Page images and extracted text

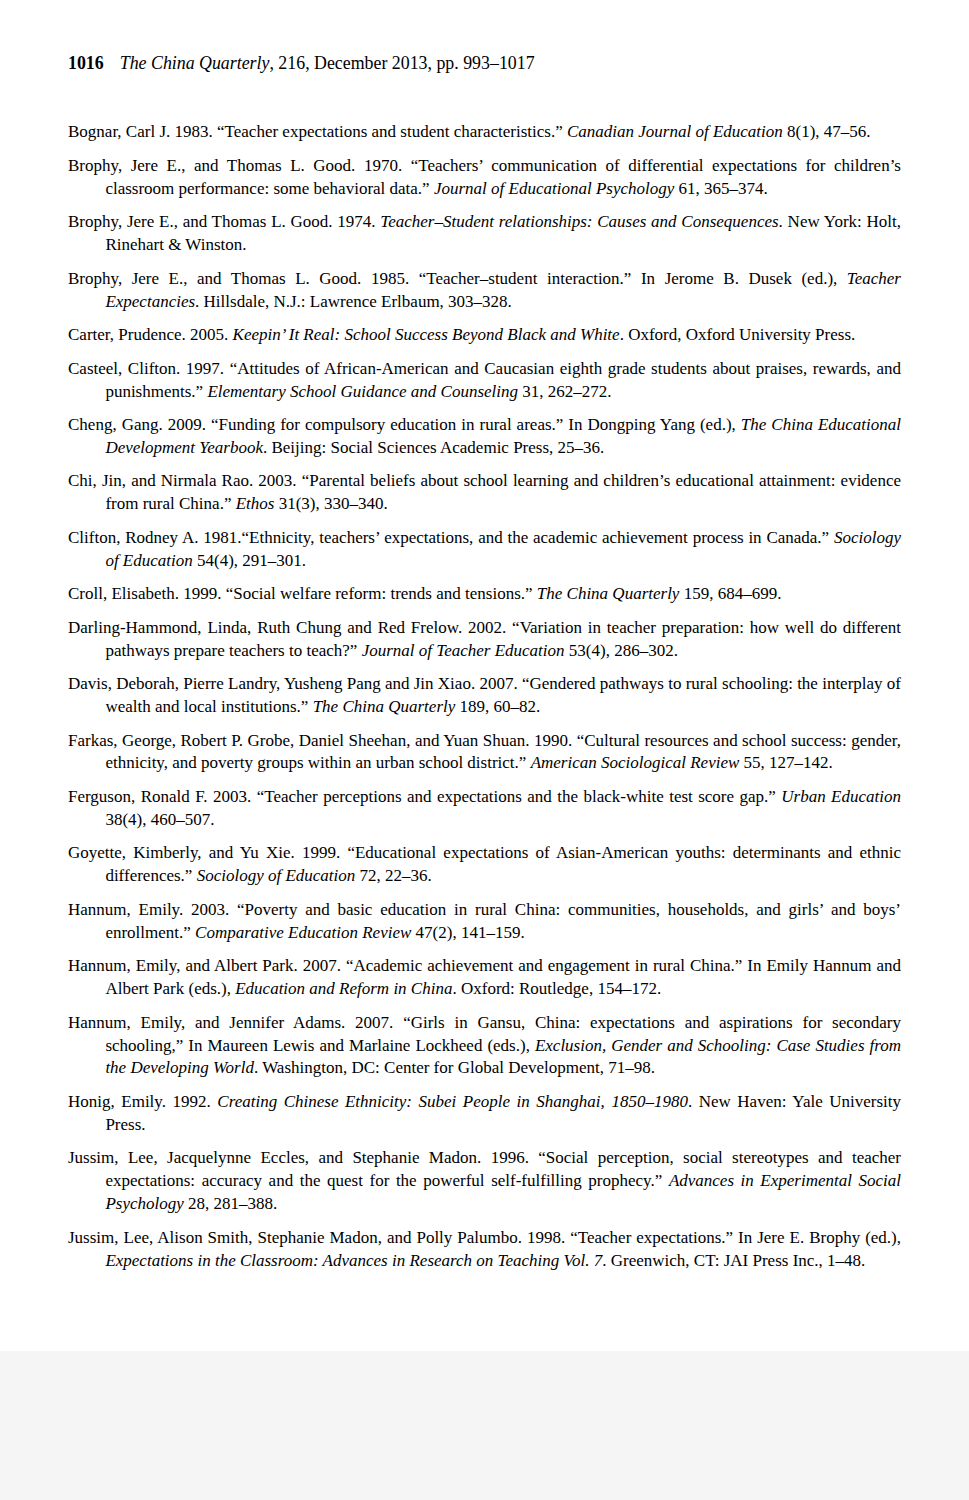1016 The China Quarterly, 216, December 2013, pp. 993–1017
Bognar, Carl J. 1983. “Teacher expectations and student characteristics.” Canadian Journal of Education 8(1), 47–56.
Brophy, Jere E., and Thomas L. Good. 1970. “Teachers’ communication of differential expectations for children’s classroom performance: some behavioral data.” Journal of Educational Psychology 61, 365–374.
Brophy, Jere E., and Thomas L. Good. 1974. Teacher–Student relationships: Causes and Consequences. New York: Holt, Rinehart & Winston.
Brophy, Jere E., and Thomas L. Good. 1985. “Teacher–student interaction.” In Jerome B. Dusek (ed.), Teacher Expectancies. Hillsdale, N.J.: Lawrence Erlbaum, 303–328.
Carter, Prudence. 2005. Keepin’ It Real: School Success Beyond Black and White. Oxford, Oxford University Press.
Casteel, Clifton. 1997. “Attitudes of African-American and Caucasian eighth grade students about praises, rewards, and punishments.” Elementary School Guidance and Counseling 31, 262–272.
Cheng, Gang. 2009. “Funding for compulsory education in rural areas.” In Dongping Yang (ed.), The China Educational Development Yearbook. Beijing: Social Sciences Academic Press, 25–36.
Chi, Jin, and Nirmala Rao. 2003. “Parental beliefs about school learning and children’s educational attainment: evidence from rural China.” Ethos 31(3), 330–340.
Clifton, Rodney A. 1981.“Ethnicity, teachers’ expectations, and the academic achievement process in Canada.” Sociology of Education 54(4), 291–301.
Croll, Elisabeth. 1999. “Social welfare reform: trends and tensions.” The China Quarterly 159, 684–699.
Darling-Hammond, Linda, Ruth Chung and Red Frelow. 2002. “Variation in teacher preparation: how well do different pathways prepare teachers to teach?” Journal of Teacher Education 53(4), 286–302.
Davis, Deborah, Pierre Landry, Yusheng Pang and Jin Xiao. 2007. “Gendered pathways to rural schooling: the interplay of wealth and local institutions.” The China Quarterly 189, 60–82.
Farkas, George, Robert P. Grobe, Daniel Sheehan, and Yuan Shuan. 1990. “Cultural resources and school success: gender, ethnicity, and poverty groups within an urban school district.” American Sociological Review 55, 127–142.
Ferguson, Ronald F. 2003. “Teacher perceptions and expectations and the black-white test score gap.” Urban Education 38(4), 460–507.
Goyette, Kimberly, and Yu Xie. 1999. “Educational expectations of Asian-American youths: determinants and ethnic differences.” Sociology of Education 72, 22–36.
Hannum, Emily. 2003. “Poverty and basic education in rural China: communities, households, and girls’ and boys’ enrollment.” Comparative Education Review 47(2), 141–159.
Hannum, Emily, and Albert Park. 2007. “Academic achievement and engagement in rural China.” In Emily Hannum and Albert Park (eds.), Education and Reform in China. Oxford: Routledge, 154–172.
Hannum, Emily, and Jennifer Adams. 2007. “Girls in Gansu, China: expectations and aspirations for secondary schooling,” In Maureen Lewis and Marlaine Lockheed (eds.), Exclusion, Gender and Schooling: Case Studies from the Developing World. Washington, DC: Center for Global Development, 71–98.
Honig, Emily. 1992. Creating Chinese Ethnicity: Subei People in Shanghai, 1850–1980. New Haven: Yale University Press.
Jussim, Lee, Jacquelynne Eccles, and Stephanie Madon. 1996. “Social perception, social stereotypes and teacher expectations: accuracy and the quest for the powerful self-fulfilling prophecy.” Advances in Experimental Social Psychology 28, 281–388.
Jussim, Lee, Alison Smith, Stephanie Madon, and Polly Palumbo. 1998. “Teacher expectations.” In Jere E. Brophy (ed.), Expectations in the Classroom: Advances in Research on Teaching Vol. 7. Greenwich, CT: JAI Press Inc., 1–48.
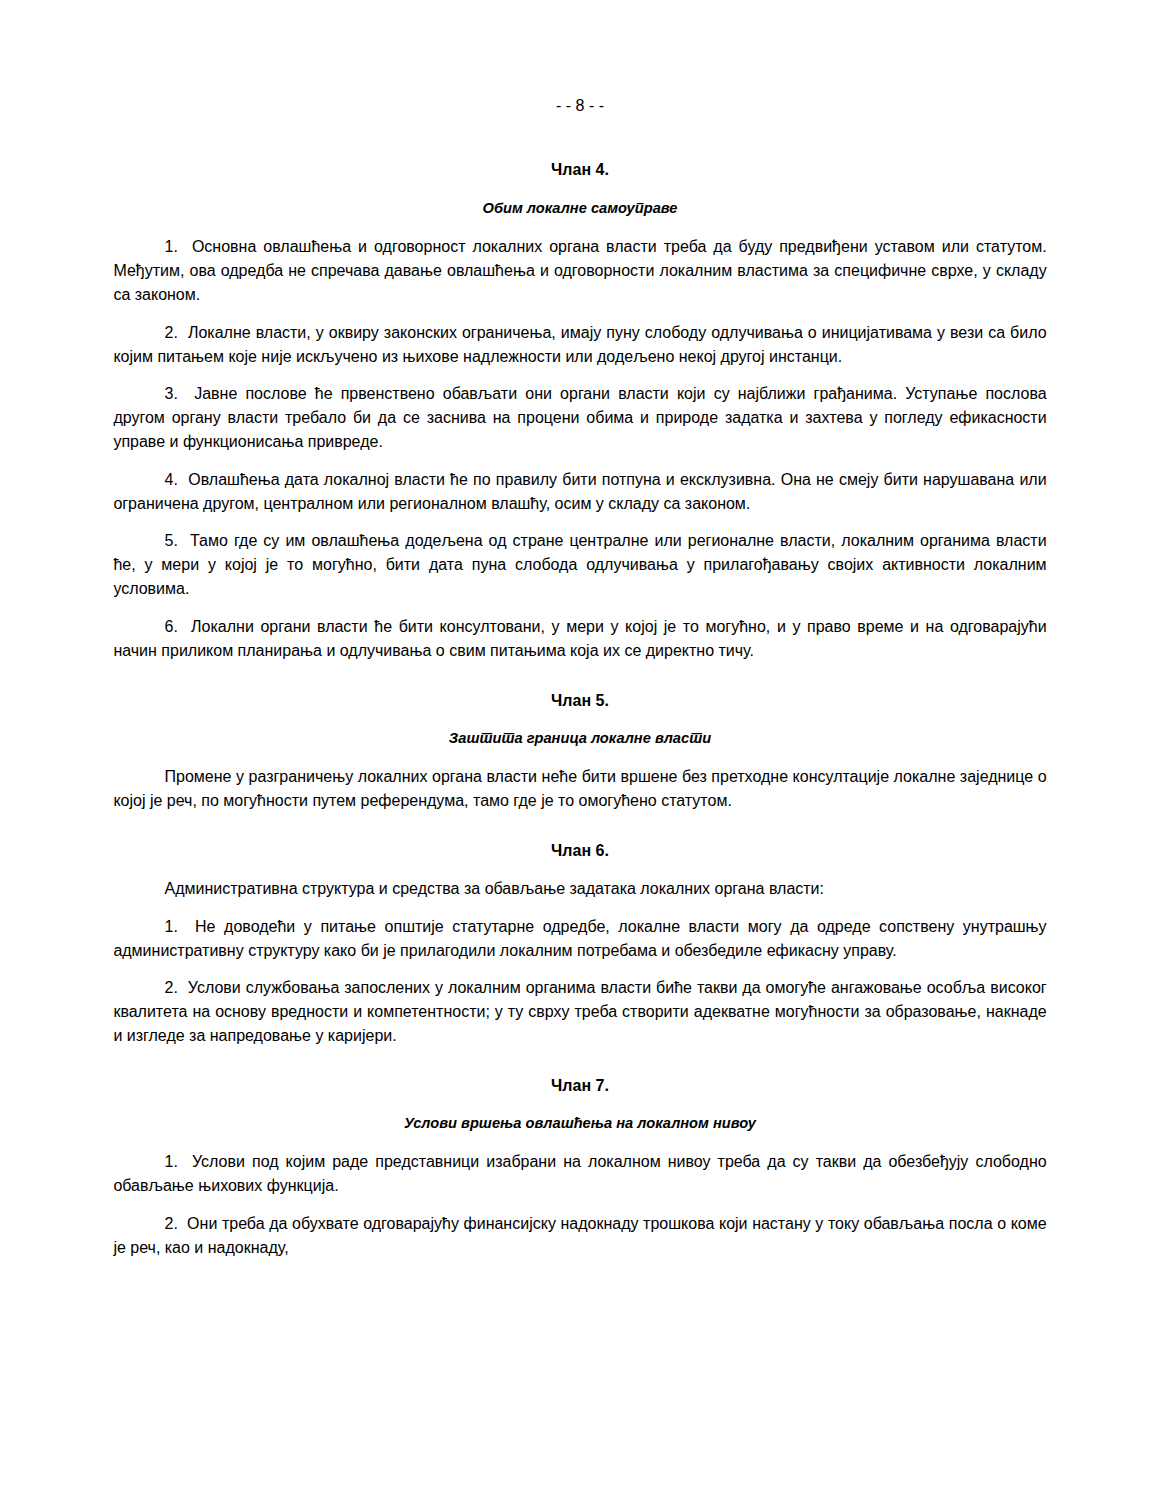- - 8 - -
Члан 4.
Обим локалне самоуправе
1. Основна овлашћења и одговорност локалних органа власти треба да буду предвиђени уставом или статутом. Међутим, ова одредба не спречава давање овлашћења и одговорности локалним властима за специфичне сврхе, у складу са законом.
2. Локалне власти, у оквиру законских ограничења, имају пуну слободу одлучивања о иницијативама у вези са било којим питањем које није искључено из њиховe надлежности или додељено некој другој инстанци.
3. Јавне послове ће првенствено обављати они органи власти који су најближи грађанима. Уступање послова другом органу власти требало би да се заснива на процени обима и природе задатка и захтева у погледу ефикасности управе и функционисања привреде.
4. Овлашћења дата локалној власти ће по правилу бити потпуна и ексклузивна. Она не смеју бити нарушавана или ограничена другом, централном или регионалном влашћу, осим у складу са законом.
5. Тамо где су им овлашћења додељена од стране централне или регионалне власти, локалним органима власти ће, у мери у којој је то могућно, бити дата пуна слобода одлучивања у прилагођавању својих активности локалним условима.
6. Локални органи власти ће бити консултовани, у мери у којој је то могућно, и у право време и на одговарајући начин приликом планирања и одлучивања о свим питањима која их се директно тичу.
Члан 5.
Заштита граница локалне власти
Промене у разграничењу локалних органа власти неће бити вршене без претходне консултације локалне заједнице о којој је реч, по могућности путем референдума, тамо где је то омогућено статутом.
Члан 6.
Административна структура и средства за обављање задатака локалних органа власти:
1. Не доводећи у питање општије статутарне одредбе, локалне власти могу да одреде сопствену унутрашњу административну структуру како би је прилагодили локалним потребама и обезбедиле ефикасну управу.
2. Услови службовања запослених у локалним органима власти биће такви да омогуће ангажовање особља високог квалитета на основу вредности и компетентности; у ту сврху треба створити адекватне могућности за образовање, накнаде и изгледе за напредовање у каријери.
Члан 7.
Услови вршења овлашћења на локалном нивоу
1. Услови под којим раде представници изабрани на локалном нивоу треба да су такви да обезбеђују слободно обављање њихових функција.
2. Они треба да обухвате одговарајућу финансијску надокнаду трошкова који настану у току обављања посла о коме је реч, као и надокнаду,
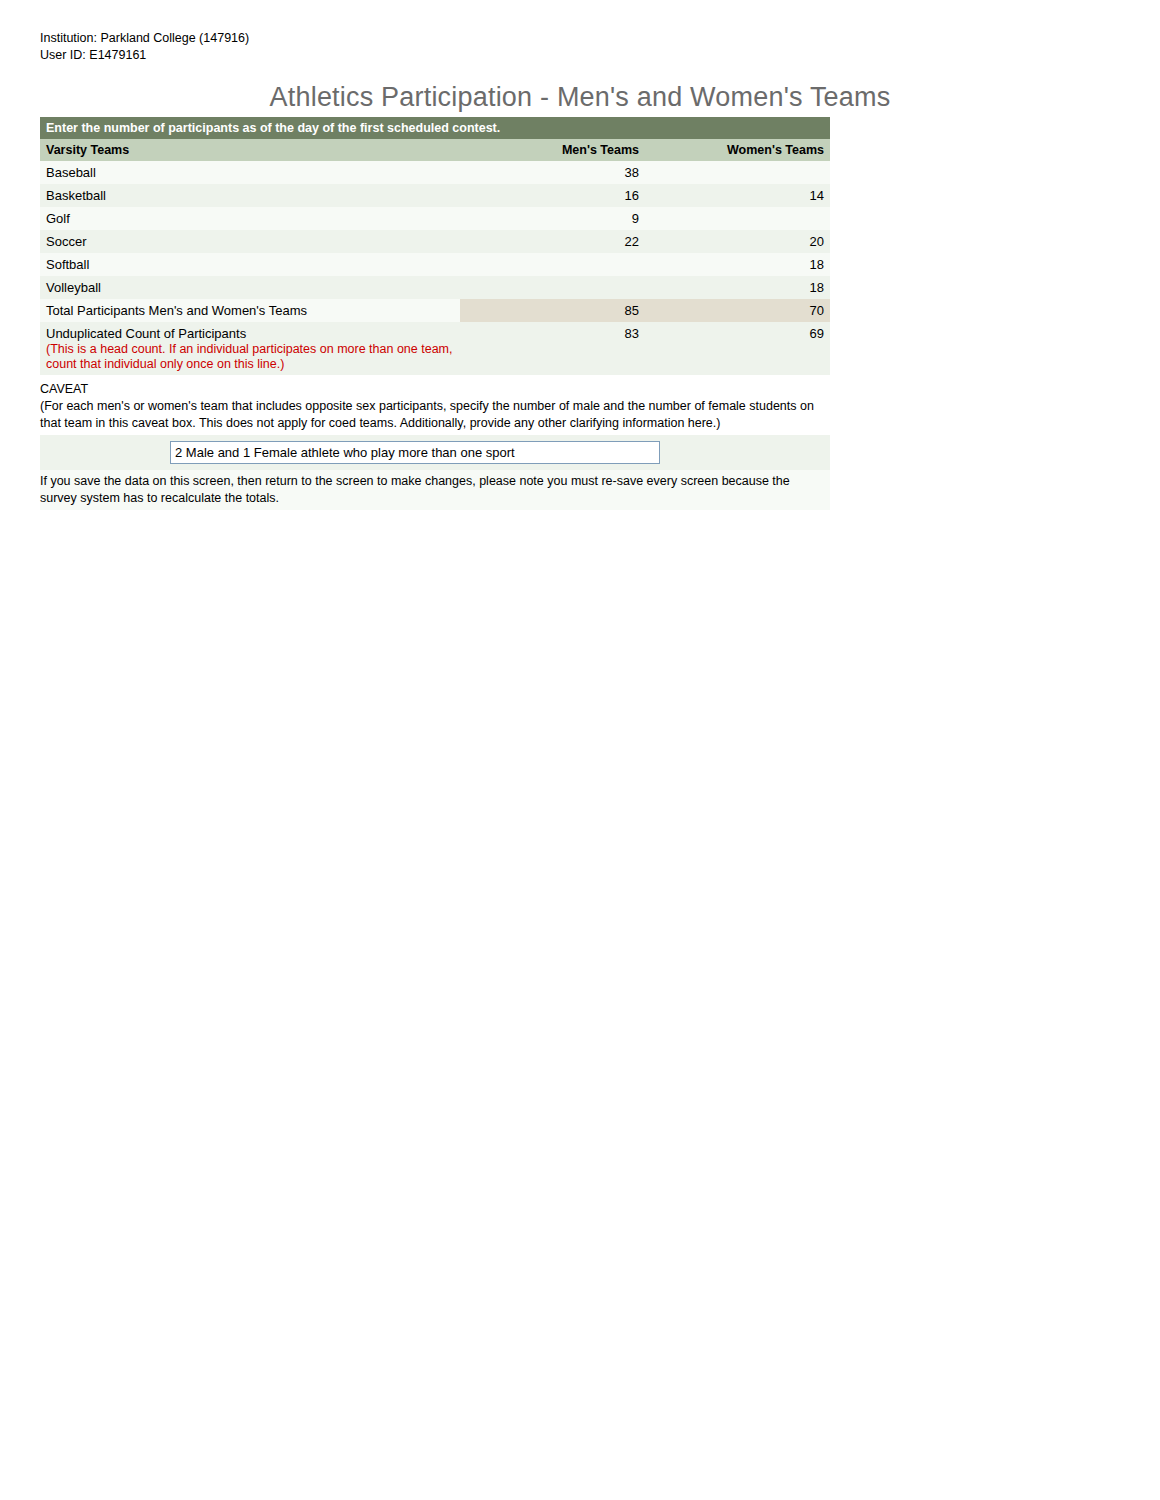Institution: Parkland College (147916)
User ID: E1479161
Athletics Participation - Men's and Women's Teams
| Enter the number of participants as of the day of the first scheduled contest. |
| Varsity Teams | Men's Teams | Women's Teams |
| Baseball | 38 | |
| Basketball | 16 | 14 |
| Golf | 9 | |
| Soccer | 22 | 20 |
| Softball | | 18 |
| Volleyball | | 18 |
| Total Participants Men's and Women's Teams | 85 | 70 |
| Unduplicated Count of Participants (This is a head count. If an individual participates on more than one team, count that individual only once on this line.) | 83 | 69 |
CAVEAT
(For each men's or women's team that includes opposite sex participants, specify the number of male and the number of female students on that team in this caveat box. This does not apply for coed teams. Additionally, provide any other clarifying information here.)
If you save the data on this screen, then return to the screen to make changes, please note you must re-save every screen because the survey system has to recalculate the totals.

- **Problem to solve**:
Return exactly the lines from the one containing "Basketball | 16 | 14 |" to the last line of the data, and nothing more.

- **Worked solution**:
| Basketball | 16 | 14 |
| Golf | 9 | |
| Soccer | 22 | 20 |
| Softball | | 18 |
| Volleyball | | 18 |
| Total Participants Men's and Women's Teams | 85 | 70 |
| Unduplicated Count of Participants (This is a head count. If an individual participates on more than one team, count that individual only once on this line.) | 83 | 69 |
CAVEAT
(For each men's or women's team that includes opposite sex participants, specify the number of male and the number of female students on that team in this caveat box. This does not apply for coed teams. Additionally, provide any other clarifying information here.)
If you save the data on this screen, then return to the screen to make changes, please note you must re-save every screen because the survey system has to recalculate the totals.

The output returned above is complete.